As previously stated, this will put the maximum thermal stress on your CPU, that it's ever seen. Be on the watch for unsafe temperatures (like saturating around TjMax), and bail the test if your cooling isn't up to snuff, in which case you need to tone down your clocks.

And be sure to set problem size to around 2GB-less than your RAM amount, or around 90-95%. I have 64 GB Ram, I set problem size to 88000, resulting in a 59.4 GB problem size.

And set the Run dropdown to 500, and let it run overnight. If it can survive this test overnight with no problems, then your CPU overclock is pretty solid. Additional testing can be done using Prime95, even concurrently with LinX if you dare :) If you have GPUs, stress them at the same time, too, for an ultimate test of all hardware, including power supply!

Have fun! Be safe! I use BOINC with all equipment overclocked, while still assuring complete stability, by doing the tests I mentioned.
You should consider signing up for some BOINC projects, too!
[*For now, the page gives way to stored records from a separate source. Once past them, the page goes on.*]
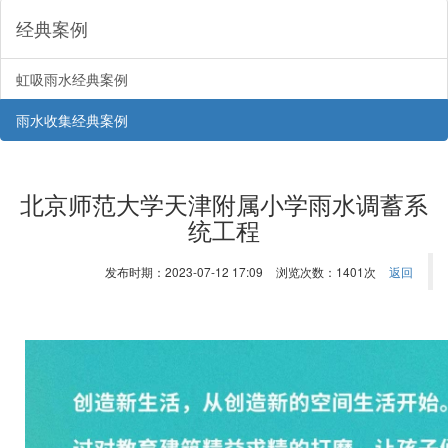
经典案例
虹吸雨水经典案例
雨水收集经典案例
北京师范大学天津附属小学雨水调蓄系
统工程
发布时期：2023-07-12 17:09
浏览次数：1401次
返回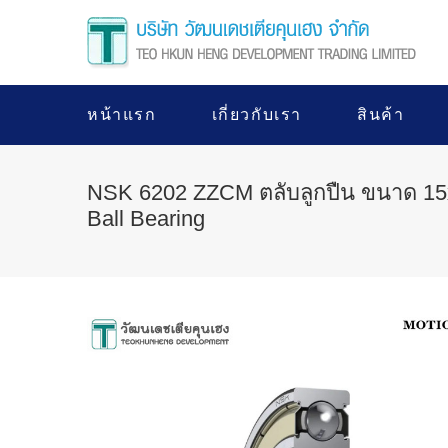
หน้าแรก
เกี่ยวกับเรา
สินค้า
NSK 6202 ZZCM ตลับลูกปืน ขนาด 15
Ball Bearing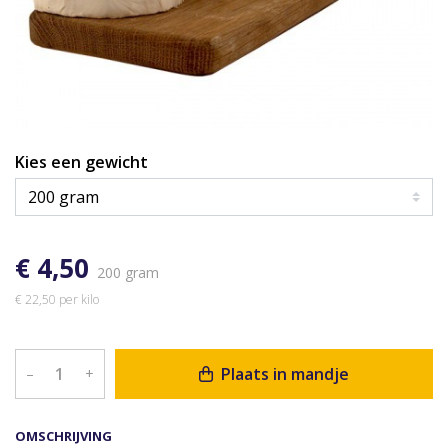
Kies een gewicht
€ 4,50
200 gram
€ 22,50 per kilo
Plaats in mandje
–
+
OMSCHRIJVING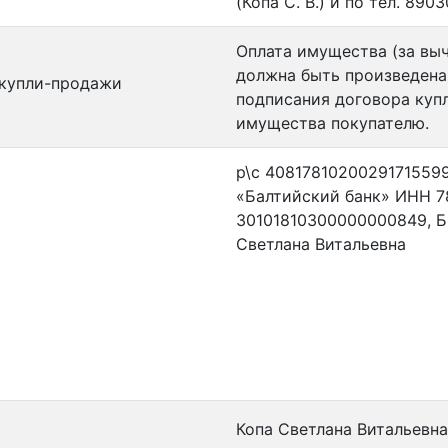
(Копа С. В.) и по тел. 8903
Оплата имущества (за выч
должна быть произведена 
 купли-продажи
подписания договора куп
имущества покупателю.
р\с 4081781020029171559
«Балтийский банк» ИНН 7
30101810300000000849, БИ
Светлана Витальевна
Копа Светлана Витальевна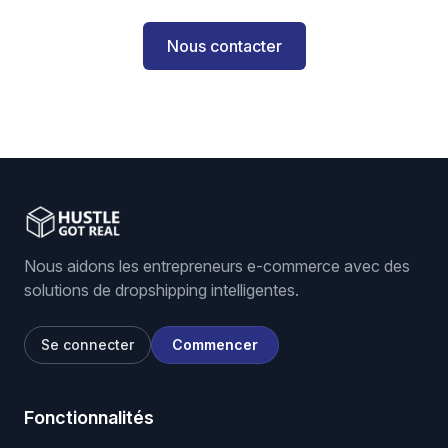
Nous contacter
Nous aidons les entrepreneurs e-commerce avec des
solutions de dropshipping intelligentes.
Se connecter
Commencer
Fonctionnalités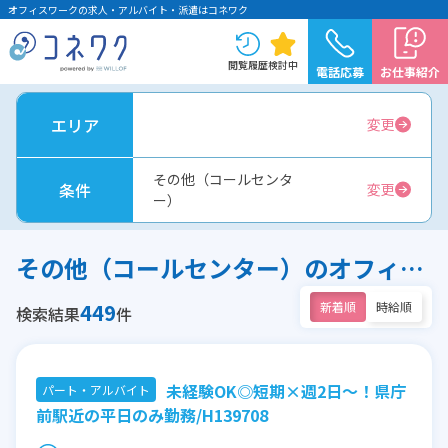
オフィスワークの求人・アルバイト・派遣はコネワク
閲覧履歴
検討中
電話応募
お仕事紹介
エリア
変更
その他（コールセンタ
条件
変更
ー）
その他（コールセンター）のオフィスワーク求人
449
新着順
時給順
検索結果
件
未経験OK◎短期×週2日～！県庁
パート・アルバイト
前駅近の平日のみ勤務/H139708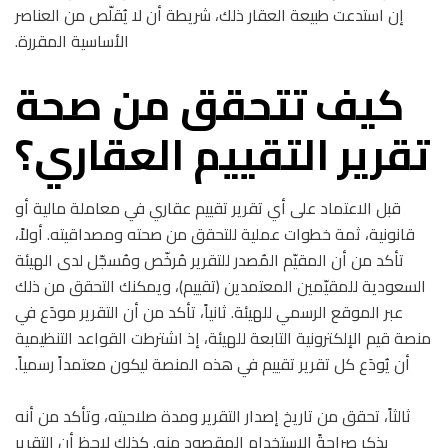
إن استدعت طبيعة العقار ذلك، شريطة أن لا يُقلّص من العناصر
الأساسية المقررة.
كيف تتحقق من صحة
تقرير التقييم العقاري؟
قبل الاعتماد على أي تقرير تقييم عقاري في معاملة مالية أو
قانونية، ثمة خطوات عملية للتحقق من صحته ومصداقيته. أولاً،
تأكد من أن المقيّم المُصدر للتقرير مُرخّص ومُسجّل لدى الهيئة
السعودية للمقيّمين المعتمدين (تقييم)، ويمكنك التحقق من ذلك
عبر الموقع الرسمي للهيئة. ثانياً، تأكد من أن التقرير مودَع في
منصة قيم الإلكترونية التابعة للهيئة، إذ اشترطت القواعد التنظيمية
أن يُودَع كل تقرير تقييم في هذه المنصة ليكون معتمداً رسمياً.
ثالثاً، تحقق من تاريخ إصدار التقرير ومدة صلاحيته، وتأكد من أنه
يذكر صراحةً الاستخدام المقصود منه. كذلك لاحظ أن التقرير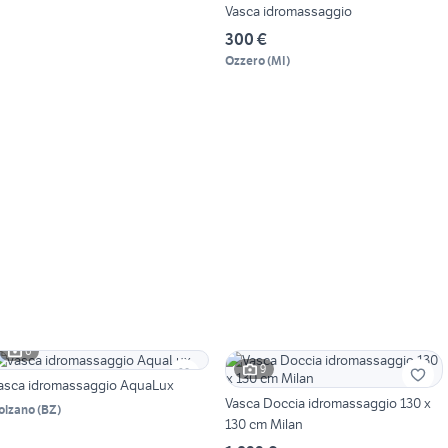
Vasca idromassaggio
300 €
Ozzero
(
MI
)
6
9
asca idromassaggio AquaLux
Vasca Doccia idromassaggio 130 x
olzano
(
BZ
)
130 cm Milan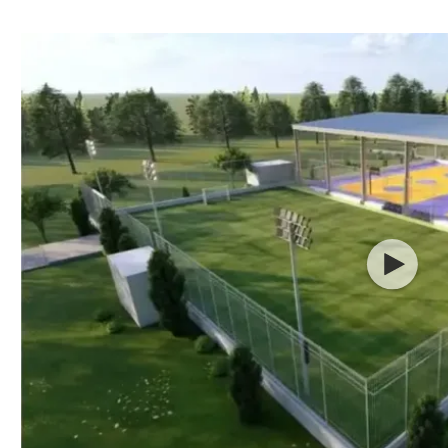
ל אביב
ליגה טורקית
תל אביב
ליגה סינית
חיפה
ליגה ברזילאית
באר שבע
ליגות נוספות
תניה
דה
Posted on 2017-03-14 03:04:36
Simon Waterholes

You know it's funny, when I first started in computers the ultimate computer was made by Cray and if memory serves me it performed at about 1.9 GFLOPS. People spent $10,000.00 for 1 minute of time on that machine. I now use the I7-5930K in my desktop at stock speed running at 289 GFLOPS. By this standard in just 15 to 20 years whatever passes for a desktop will be over 30 PFLOPS and the ram will be measured in terabytes. With that kind of power one could logically expect to have a meaningful relationship with your computer. The groundwork for that sort of thing is being put in place now with Google and Siri. The microcomputer into even a toddler yet in the grand scheme.

Posted on 2015-11-22 09:48:45

You should write what problem size (or memory usage, because these two values are equivalent) you have used. This greatly impacts performance, without this the results are worthless for comparing CPUs that are in a similar performance range.